While they made historic progress in reducing the number of insured citizens, Massachusetts health reforms have made a major contribution to the state’s $5 billion budget deficit by leaving intact an absurdly generous benefits package, and a highly concentrated provider market, while relieving patients of the need to manage their own costs more thoughtfully.

The real political problem for Congress and the Administration will be with self-funded employers (e.g. most everybody who has more than 200 employees), not with a politically weakened health insurance industry. If Congressional drafters aren’t careful, the blanket ERISA pre-emption which has protected self-funded employers from state service mandates and premium taxes could be replaced by a politically defined benefit package that relieves employees of cost-sharing liabilities, opening the door to future ruinous increases in their benefits costs, which under an employer mandate, they would be required to pay.  Employers large and small will fight that form of mandate until the last dog dies.

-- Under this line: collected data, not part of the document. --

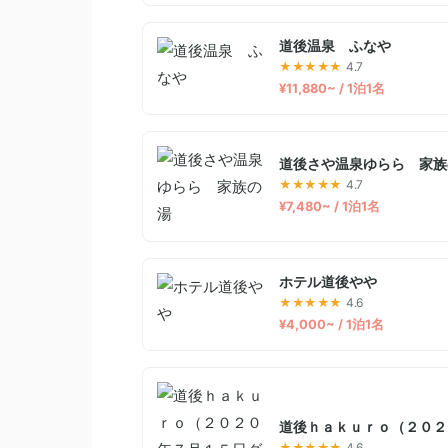
道後温泉 ふなや
★★★★★
4.7
¥11,880~ / 1泊1名
道後さや温泉ゆらら 家族
★★★★★
4.7
¥7,480~ / 1泊1名
ホテル道後やや
★★★★★
4.6
¥4,000~ / 1泊1名
道後ｈａｋｕｒｏ（２０２
★★★★★
4.6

For what it’s worth, Tom Daschle saw far enough down the road to realize that employer trust of the political system was so low that unless you removed decisions about the benefits package and coverage/payment policies for specific services from Congress, business would never support health reform.   That was the genesis of his suggestion for a National Health Board that insulated benefits and payment policy from Congressional micromanagement.    Letting Daschle go has been the only visible mistake Obama has made so far in this remarkable process.  His leadership would have been immensely valuable this summer.

Most of the key Congressional leaders have spent anywhere from twenty to, in Ted Kennedy’s case, an unimaginable 45 years wrestling with this issue. Even if they get past the public plan, they’ve still got a long way to go to get this horse in the barn.  Congressional leadership more than a little resembles Tommie Lee Jones’ world-weary sheriff in the recent, bleak Coen Brothers film, a tired good guy facing a resourceful and implacable foe.   Health reform is no country for old men.

It is possible that, for the second time in fifteen years, divisions inside the Democratic Party might doom health reform.   President Obama will need all his skills and persuasive powers to save his Congressional party from itself.   Rather than wasting scarce political capital on the public plan, health reformers need to focus on hospital and primary care physician payment reform, expanding Medicare coverage for the almost 11 million uninsured boomers and sensible design of a federal health insurance exchange.   It isn’t going to take a miracle to get this important public task done, just focus and discipline.